### Direction:
Copy the listing below word for word, starting at its first line and ending with the line that contains "common name: Rat's ear", including both of those lines.
....
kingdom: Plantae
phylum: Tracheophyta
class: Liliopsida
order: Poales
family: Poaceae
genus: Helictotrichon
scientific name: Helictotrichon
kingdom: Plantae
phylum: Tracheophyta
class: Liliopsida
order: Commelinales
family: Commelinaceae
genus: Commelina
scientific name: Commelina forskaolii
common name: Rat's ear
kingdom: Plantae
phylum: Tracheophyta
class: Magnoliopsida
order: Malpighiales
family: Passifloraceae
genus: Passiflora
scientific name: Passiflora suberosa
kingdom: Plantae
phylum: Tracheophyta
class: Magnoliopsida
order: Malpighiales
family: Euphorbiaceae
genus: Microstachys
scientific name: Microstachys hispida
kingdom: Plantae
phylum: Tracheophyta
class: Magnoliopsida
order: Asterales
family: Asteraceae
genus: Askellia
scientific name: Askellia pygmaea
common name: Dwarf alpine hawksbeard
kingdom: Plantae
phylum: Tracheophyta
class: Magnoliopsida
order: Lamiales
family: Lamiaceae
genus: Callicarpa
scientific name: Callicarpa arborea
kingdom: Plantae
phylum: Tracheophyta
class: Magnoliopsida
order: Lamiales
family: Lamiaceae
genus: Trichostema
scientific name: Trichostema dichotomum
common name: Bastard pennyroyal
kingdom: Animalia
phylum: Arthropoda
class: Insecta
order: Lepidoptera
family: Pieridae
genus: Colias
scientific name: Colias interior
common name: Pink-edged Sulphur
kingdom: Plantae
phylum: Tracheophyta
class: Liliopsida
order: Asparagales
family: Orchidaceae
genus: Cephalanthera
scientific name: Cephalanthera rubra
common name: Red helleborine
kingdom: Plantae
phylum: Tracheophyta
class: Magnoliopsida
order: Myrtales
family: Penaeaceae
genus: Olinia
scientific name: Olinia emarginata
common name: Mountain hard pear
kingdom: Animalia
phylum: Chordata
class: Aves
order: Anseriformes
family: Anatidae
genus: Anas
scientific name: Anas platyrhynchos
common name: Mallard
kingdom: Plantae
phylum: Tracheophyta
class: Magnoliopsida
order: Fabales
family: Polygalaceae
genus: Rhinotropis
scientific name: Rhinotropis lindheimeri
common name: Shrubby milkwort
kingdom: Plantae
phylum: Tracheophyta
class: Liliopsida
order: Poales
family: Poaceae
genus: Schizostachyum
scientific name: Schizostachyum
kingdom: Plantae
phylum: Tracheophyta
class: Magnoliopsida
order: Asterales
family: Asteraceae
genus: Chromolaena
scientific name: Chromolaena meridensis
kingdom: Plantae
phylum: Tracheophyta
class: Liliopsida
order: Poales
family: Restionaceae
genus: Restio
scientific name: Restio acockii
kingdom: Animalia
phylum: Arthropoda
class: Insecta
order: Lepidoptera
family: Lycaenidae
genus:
....
### Exercise answer:
kingdom: Plantae
phylum: Tracheophyta
class: Liliopsida
order: Poales
family: Poaceae
genus: Helictotrichon
scientific name: Helictotrichon
kingdom: Plantae
phylum: Tracheophyta
class: Liliopsida
order: Commelinales
family: Commelinaceae
genus: Commelina
scientific name: Commelina forskaolii
common name: Rat's ear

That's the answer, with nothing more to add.